> [Work order]:
Nothing but the text belongs in the answer: the listing below, copied exactly, without pictures.

> [Supplied data]:
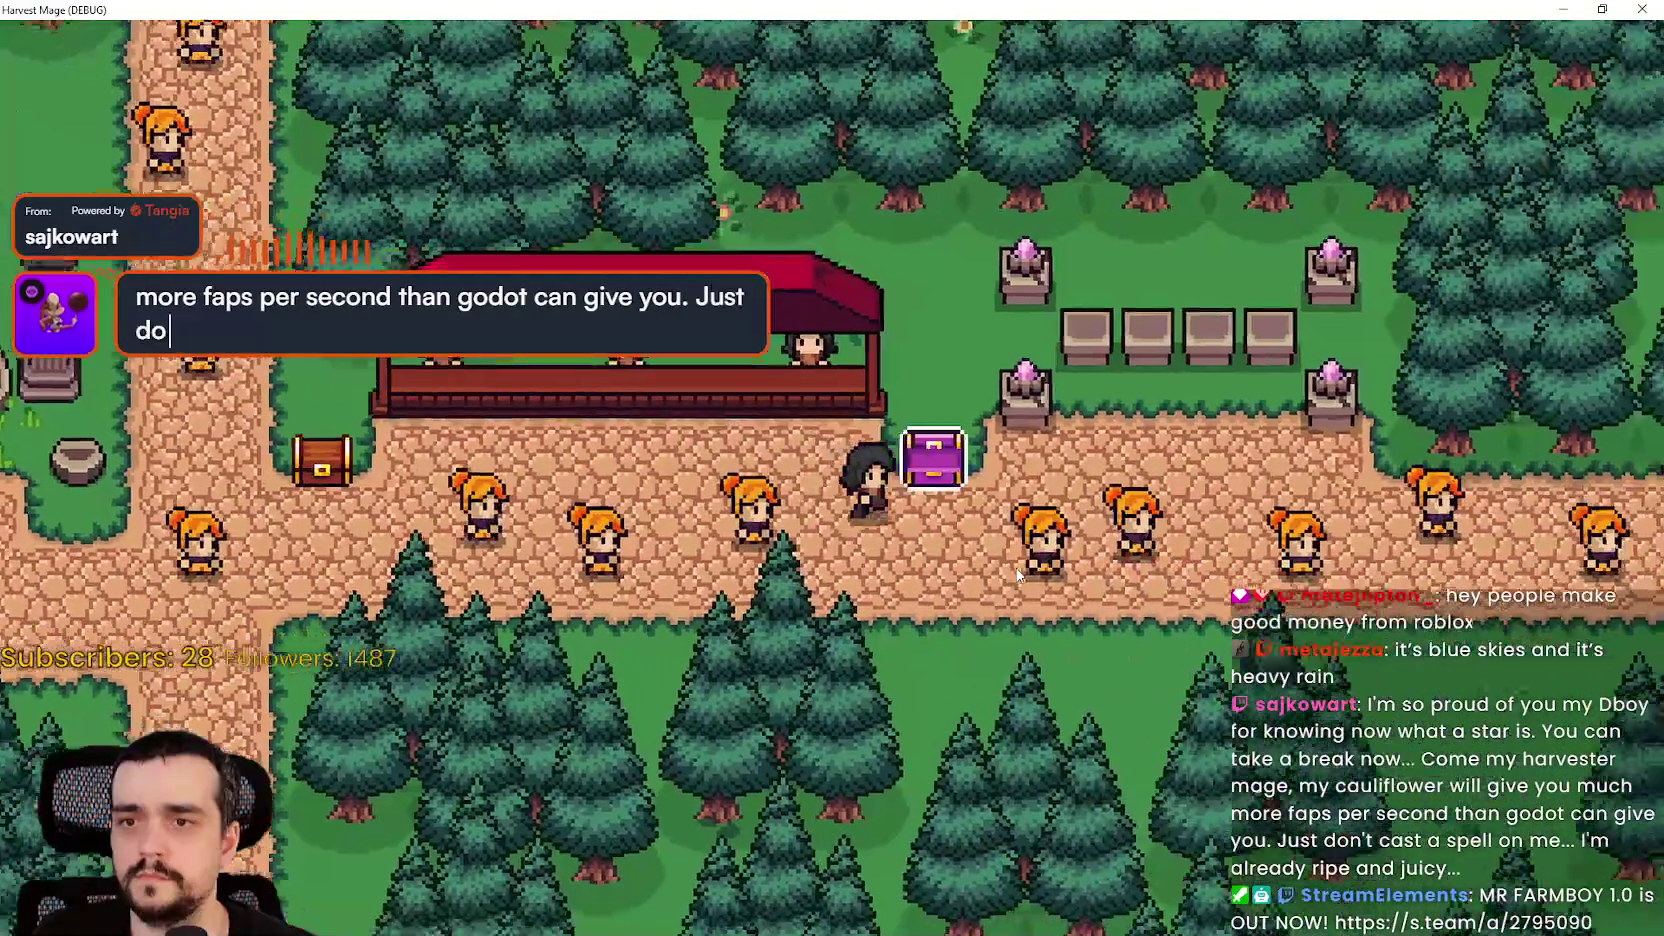
{"action": "key", "text": "d"}
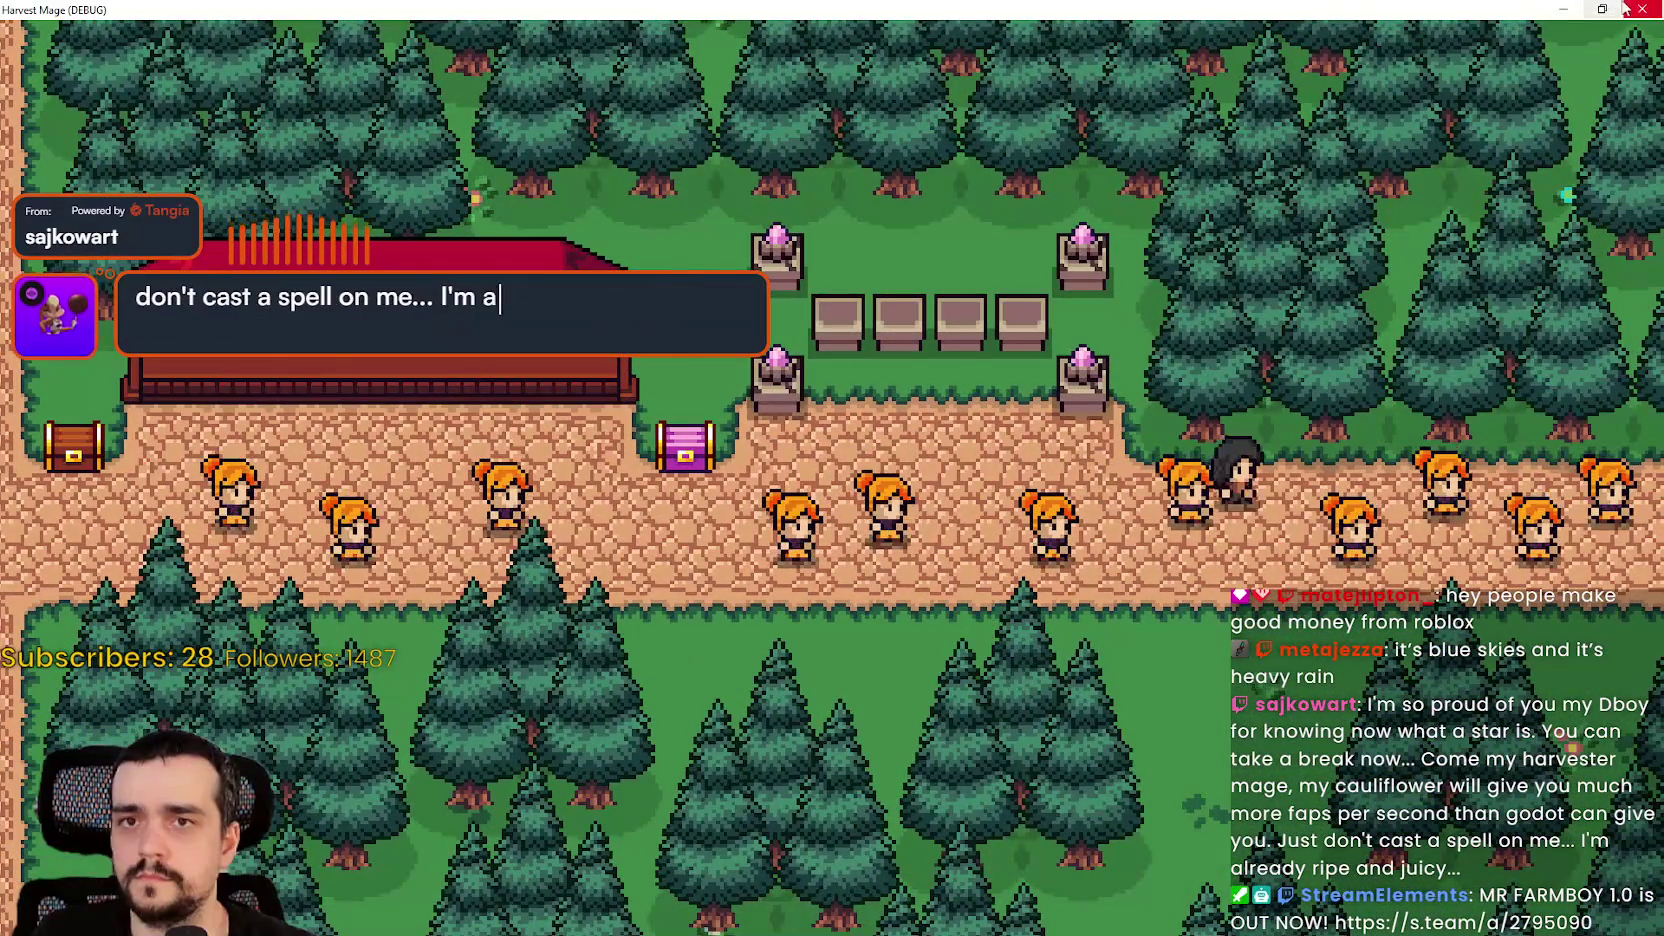
- Restore the game window, stop the game, and run the project again
{"action": "left_click", "coordinate": [1602, 9]}
{"action": "left_click", "coordinate": [1445, 39]}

> [Answer for this exercise]:
{"action": "key", "text": "d"}
- Restore the game window, stop the game, and run the project again
{"action": "left_click", "coordinate": [1602, 9]}
{"action": "left_click", "coordinate": [1445, 39]}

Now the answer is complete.